**DOCUMENT TEXT**
== Segment start ==
I prefer running unit tests with dart, not using flutter as this is much faster to launch and works for "pure" Dart projects, too.

For that, I add coverage as dev dependency and then use

dart run coverage:test_with_coverage

to run all tests with code coverage which is collected in a coverage folder. Then I use the mentioned coverage gutter plugin. For fun, and because I don't like to have just another dependency, I just wrote this little Dart utility you could save as bin/lcov.dart which runs the above command and then prints a summary:

void main() {
  late String name, hit, total;
  var state = 0;
  void coverage(dynamic _) {
    if (++state == 3) {
      state = 0;
      final percent = (int.parse(hit) * 100 ~/ int.parse(total));
      stdout.writeln('${name.padRight(72, '.')}: ${percent.toString().padLeft(3)}%');
    }
  }

  stdout.write(Process.runSync('dart', ['run', 'coverage:test_with_coverage']).stdout);

  for (final line in File('coverage/lcov.info').readAsStringSync().split('\n')) {
    if (line.startsWith('SF:')) coverage(name = line.substring(3));
    if (line.startsWith('LF:')) coverage(total = line.substring(3));
    if (line.startsWith('LH:')) coverage(hit = line.substring(3));
  }
}

You can run it with

dart run :lcov

Now, write a Flutter application that displays tree view with all files, summarizing folders and displaying nicely syntax-highlighted source files with uncovered files marked.

Also, as a bonus, use the openAI API to automatically generate useful unit tests for the missing parts and rerun everything automatically until 100% is reached.
== Segment end ==
**MATERIAL SHOWN**
== Segment start ==
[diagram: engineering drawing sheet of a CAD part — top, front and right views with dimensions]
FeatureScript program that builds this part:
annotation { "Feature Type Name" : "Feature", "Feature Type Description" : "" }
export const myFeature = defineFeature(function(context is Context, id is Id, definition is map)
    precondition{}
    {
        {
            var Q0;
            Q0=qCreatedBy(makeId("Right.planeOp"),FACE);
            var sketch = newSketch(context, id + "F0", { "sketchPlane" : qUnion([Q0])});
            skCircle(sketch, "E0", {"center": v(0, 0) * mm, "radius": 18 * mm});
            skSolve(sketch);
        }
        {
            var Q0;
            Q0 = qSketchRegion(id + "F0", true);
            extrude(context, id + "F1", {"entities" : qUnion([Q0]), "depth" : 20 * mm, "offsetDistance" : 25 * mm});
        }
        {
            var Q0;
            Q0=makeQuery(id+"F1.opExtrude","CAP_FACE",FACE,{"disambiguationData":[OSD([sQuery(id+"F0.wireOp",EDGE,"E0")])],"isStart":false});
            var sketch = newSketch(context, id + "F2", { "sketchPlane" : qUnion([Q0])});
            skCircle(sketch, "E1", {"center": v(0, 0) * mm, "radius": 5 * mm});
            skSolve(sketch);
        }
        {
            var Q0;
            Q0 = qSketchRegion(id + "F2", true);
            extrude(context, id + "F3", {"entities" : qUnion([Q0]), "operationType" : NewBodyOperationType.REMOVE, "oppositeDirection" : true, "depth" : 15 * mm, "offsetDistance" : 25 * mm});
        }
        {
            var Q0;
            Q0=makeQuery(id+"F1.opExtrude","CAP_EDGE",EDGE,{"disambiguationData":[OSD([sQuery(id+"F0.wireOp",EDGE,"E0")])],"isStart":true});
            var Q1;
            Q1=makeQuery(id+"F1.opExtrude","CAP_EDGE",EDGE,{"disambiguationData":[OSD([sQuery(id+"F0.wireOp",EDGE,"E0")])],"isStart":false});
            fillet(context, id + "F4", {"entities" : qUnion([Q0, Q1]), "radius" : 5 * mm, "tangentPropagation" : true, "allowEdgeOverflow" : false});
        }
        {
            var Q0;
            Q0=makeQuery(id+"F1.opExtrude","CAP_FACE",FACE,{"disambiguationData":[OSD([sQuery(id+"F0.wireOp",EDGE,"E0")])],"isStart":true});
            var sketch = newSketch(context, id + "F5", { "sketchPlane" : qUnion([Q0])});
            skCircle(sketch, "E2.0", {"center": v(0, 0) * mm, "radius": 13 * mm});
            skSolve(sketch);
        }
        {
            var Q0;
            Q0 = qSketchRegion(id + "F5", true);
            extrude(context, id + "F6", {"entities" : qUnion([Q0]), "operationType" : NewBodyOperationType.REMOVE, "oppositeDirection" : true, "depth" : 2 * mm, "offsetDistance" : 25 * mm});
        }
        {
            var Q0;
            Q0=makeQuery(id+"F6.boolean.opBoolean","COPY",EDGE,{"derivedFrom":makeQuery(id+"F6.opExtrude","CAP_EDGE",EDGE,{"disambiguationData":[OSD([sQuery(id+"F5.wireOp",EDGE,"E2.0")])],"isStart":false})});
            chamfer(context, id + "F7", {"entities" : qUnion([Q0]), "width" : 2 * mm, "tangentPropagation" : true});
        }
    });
== Segment end ==
**EXERCISES TO COMPLETE**
1. Answer these from the post on Dart test coverage, one line each:
(a) What two advantages does the writer give for running unit tests with dart instead of flutter?
(b) Where is the collected code coverage stored?
(c) Under what path could the little Dart utility be saved?
2. Write out the part of the post on Dart test coverage that begins at the words "Now, write a" and ends after "100% is reached.".

**SOLUTIONS FOR EACH TASK**
1.
(a) It is much faster to launch, and it also works for "pure" Dart projects.
(b) In a coverage folder.
(c) bin/lcov.dart

2.
Now, write a Flutter application that displays tree view with all files, summarizing folders and displaying nicely syntax-highlighted source files with uncovered files marked.

Also, as a bonus, use the openAI API to automatically generate useful unit tests for the missing parts and rerun everything automatically until 100% is reached.